### Exercise
The result should be every line of the listing that holds the word "power".

START Listed records

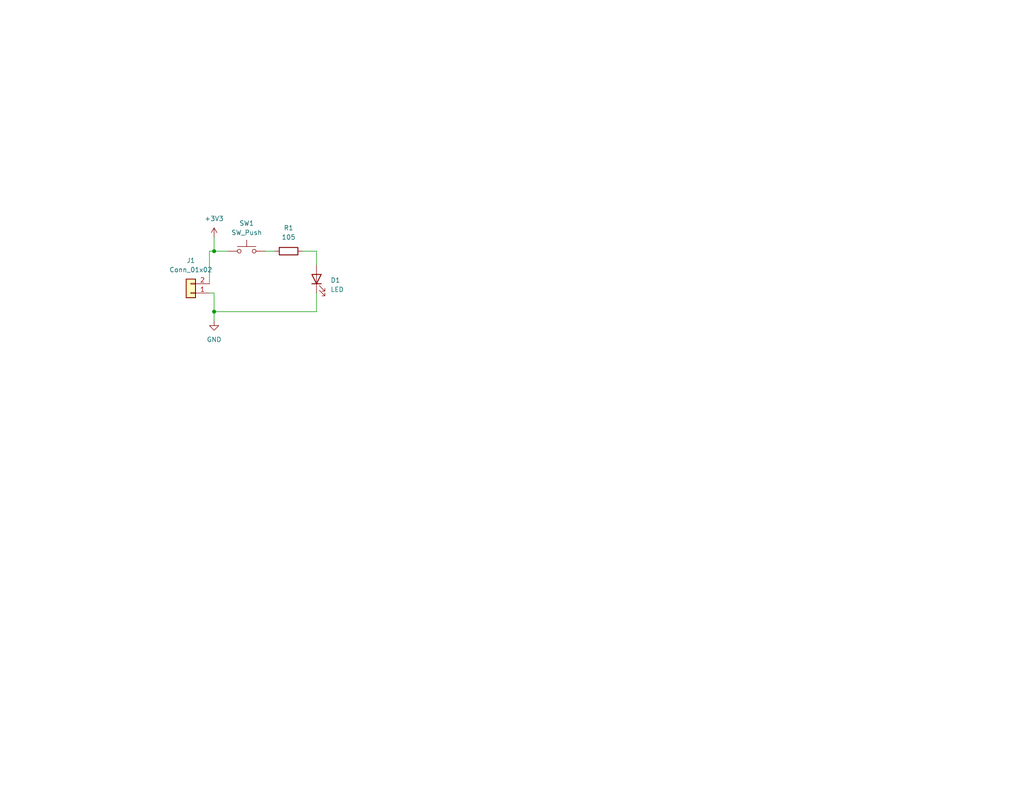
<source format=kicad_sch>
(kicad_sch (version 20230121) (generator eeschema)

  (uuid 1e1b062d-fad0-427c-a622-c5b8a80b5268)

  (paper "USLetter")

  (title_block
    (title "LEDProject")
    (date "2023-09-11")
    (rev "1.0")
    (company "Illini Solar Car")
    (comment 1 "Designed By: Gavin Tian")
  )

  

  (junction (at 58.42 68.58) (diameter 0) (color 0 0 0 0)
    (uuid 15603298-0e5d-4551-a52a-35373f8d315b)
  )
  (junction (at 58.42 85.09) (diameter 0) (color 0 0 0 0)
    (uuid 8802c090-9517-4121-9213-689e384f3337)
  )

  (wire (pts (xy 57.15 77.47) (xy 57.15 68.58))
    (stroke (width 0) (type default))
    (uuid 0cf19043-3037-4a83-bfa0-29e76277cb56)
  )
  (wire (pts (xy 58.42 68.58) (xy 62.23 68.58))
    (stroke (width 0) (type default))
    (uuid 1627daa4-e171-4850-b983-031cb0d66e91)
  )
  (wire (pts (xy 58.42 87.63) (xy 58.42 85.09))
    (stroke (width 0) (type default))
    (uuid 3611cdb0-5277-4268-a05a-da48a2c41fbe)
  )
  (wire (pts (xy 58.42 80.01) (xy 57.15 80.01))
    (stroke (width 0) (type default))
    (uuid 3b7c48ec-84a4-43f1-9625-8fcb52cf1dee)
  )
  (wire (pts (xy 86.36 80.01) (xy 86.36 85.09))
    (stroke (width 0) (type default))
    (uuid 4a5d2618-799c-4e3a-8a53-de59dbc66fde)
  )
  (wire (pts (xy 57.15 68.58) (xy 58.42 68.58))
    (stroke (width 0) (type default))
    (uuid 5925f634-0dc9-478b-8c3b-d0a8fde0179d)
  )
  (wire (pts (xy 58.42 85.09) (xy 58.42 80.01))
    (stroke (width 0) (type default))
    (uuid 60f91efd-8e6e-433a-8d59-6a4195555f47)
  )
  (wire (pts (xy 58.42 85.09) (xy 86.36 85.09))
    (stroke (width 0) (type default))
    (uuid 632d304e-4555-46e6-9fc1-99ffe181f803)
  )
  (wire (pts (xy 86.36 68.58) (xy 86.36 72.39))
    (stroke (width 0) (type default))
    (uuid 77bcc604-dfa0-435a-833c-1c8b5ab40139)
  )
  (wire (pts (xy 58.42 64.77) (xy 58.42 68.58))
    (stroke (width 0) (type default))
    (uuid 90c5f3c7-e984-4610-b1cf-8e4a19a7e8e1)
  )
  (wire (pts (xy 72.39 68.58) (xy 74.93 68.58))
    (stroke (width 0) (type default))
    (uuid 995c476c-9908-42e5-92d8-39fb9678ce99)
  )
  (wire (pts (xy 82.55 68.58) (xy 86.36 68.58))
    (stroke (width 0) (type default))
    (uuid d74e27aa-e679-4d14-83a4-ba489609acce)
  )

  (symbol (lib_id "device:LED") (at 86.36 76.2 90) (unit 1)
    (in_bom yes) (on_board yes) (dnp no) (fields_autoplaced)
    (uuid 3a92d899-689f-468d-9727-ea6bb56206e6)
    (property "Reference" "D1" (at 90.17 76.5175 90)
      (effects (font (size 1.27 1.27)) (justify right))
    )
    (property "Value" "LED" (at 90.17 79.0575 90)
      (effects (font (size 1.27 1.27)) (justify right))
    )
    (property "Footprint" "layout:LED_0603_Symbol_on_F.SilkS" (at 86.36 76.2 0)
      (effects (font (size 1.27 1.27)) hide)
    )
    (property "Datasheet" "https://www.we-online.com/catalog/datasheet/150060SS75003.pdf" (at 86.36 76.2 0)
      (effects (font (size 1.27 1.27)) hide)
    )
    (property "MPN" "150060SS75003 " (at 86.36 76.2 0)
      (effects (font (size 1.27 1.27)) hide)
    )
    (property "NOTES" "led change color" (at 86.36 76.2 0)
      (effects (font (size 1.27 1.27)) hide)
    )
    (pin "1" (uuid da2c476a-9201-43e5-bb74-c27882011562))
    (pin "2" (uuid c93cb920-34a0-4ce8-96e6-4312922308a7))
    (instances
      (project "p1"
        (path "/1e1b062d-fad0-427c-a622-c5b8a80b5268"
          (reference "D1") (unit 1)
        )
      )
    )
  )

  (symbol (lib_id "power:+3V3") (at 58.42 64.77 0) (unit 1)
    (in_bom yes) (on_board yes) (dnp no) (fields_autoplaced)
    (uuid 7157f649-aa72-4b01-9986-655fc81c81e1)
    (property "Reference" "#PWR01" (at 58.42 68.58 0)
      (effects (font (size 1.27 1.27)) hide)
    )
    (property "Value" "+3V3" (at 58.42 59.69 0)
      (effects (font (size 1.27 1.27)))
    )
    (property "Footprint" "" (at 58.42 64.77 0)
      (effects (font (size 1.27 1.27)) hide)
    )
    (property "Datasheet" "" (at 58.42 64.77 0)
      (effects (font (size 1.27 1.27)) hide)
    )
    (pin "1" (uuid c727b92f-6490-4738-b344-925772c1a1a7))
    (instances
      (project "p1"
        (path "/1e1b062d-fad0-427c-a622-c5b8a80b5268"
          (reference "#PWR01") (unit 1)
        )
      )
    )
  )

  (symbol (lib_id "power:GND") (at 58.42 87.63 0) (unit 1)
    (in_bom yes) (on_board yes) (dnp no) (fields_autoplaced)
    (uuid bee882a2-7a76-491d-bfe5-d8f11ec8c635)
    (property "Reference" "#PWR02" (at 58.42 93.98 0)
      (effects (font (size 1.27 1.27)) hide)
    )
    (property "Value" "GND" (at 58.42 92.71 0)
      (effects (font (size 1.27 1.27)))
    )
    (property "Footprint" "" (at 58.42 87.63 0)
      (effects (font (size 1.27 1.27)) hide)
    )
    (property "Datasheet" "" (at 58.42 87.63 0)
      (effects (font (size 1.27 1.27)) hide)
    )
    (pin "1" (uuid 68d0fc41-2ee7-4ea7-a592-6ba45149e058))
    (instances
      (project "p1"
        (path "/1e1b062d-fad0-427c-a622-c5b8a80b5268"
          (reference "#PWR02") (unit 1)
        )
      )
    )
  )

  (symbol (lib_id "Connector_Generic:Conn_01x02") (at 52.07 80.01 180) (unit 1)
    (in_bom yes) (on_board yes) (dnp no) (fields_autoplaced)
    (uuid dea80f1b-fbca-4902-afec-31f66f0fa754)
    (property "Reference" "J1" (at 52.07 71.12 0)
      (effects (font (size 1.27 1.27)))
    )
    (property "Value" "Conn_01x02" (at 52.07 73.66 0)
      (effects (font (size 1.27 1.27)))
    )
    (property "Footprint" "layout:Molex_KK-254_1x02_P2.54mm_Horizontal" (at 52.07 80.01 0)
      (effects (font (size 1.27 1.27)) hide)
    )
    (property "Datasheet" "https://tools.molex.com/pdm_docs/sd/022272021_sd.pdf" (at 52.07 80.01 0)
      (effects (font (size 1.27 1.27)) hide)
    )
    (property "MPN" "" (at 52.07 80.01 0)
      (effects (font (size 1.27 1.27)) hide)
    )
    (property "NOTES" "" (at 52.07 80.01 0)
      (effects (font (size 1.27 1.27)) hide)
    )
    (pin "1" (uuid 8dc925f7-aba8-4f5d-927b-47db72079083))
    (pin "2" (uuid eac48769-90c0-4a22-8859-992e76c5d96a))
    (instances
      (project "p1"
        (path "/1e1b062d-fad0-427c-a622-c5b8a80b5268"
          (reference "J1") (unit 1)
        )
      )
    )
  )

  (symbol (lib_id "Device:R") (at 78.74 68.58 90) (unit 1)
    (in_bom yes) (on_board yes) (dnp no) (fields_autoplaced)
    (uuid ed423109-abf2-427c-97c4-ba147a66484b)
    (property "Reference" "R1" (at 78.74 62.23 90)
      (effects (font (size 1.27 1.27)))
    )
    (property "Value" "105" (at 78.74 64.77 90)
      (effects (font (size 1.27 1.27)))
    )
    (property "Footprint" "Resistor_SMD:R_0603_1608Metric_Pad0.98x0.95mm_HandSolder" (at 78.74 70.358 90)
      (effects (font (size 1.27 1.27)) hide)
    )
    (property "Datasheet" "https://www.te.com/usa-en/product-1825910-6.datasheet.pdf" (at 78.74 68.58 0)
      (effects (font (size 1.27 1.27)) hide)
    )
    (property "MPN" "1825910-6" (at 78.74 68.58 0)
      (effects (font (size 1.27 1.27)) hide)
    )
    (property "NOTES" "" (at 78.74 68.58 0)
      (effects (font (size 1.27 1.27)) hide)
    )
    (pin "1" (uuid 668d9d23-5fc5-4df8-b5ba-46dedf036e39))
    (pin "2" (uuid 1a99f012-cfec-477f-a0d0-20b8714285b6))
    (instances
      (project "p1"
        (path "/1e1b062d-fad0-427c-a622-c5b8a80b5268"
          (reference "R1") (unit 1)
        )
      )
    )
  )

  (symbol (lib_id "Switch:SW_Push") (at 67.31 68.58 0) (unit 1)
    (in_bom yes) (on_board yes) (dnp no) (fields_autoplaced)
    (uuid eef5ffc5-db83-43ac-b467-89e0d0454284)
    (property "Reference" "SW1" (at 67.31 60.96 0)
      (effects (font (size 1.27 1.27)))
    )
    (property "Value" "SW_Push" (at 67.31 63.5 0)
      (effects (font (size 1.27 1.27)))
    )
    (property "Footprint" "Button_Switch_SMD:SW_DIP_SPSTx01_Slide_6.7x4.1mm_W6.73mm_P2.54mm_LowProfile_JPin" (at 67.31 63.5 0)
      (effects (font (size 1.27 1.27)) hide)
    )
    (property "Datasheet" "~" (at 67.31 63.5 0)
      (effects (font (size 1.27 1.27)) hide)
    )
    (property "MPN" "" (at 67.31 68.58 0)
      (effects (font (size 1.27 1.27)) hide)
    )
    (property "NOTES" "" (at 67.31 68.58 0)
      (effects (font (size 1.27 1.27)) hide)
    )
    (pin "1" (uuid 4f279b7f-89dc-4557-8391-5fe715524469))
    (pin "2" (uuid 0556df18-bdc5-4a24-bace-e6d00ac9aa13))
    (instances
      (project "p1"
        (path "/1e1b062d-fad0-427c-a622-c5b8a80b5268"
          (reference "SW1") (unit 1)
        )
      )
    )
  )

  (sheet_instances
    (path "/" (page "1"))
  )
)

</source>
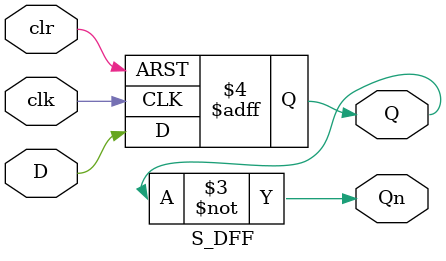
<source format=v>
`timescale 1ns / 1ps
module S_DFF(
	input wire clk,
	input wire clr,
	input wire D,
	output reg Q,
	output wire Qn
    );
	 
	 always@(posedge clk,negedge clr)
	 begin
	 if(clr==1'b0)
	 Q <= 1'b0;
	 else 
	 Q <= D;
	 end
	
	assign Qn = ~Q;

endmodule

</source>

END Listed records

### Answer box
  (symbol (lib_id "power:+3V3") (at 58.42 64.77 0) (unit 1)
  (symbol (lib_id "power:GND") (at 58.42 87.63 0) (unit 1)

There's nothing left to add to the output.